«Je vous dis qu’aujourd’hui il y a davantage de martyrs qu’aux premiers temps de l’Église. » Le 4 mars 2014, à Sainte-Marthe, le pape François a rappelé une réalité surprenante, qu’il a réitérée ensuite à de nombreuses reprises. Réalité estompée par l’histoire, par la prégnance des grandes figures des origines du christianisme – les saints Étienne, Blandine, Agnès… Bien plus rares sont ceux qui ont entendu parler de saint Salomon Leclercq, de saint André Kim Taegon ou du bienheureux Giuseppe Girotti. Le premier, frère des Écoles chrétiennes, fut massacré à coups de sabre au couvent des Carmes à Paris en 1792. Le second, premier prêtre catholique de Corée, a été décapité à Séoul en 1846. Le troisième, dominicain italien, est mort à Dachau le 1er avril 1945.

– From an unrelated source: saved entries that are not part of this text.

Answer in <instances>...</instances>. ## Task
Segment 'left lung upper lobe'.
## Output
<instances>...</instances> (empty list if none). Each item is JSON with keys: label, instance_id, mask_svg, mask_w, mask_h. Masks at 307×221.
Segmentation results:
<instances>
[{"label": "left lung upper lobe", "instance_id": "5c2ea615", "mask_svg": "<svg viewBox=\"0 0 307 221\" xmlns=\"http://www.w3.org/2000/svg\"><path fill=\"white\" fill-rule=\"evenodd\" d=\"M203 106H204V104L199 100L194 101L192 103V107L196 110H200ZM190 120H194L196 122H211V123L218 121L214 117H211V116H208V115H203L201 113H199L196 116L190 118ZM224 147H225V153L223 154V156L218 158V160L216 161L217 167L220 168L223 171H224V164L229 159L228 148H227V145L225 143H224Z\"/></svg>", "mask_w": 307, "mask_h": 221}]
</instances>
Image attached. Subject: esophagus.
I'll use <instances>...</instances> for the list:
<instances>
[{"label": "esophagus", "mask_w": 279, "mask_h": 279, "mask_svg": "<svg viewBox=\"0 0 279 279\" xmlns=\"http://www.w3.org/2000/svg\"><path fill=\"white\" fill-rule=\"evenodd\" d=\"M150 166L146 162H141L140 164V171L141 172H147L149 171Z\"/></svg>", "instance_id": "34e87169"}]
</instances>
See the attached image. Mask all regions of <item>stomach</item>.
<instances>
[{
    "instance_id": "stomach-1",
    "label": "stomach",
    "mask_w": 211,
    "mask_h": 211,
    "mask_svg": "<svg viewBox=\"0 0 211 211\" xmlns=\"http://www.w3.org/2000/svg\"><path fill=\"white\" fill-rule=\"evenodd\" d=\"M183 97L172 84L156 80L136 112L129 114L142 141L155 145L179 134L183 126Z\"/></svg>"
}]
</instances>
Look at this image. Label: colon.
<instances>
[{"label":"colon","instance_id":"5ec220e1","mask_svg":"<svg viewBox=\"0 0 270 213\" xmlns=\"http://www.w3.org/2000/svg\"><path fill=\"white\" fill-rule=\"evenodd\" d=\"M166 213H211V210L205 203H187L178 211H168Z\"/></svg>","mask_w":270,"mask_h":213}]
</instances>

La Révolution française, un laboratoire
Chacun d’eux, sélectionné dans la grande cohorte des martyrs contemporains, incarne un aspect singulier des persécutions commises dans la période moderne, qui part de la Révolution française. Celle-ci fit couler le sang des fidèles dans des proportions rarement atteintes, et demeure ainsi le laboratoire et la matrice des martyrs d’aujourd’hui. Pétrie dès son origine par la pensée antichrétienne des Lumières – Diderot, Sade, Voltaire – elle s’attache très tôt à combattre l’Église, comme en témoigne la nationalisation des biens du clergé, adoptée dès le 2 novembre 1789. La répression juridique et administrative cède ensuite la place à la violence aveugle à partir du renversement de la monarchie, en août 1792. Les religieux sont massacrés en masse, comme les 191 prêtres des Carmes assassinés lors des massacres de septembre et béatifiés par Pie XI en 1926. À Avrillé, près d’Angers, 99 prêtres, religieuses et fidèles, tués entre 1793 et 1794, ont été béatifiés par Jean-Paul II en 1984. Le bienheureux Noël Pinot, prêtre réfractaire monté à l’échafaud le 21 février 1794 à Angers en récitant l’antienne Introibo ad altare dei – « Je m’avancerai jusqu’à l’autel de Dieu » – est associé à ses martyrs. Le calendrier catholique retient aussi le sort des seize carmélites de Compiègne, guillotinées en juillet 1794 et béatifiées en 1906 – il s’agit des premières béatifications des martyrs de la Révolution, immortalisées par Bernanos dans son Dialogue des carmélites. Ou encore les 64 prêtres morts durant l’été 1794 sur les pontons de Rochefort, et proclamés bienheureux en 1995. En revanche, la première canonisation s’est déroulée récemment, en 2016 : il s’agit du frère lassalien Salomon Leclercq.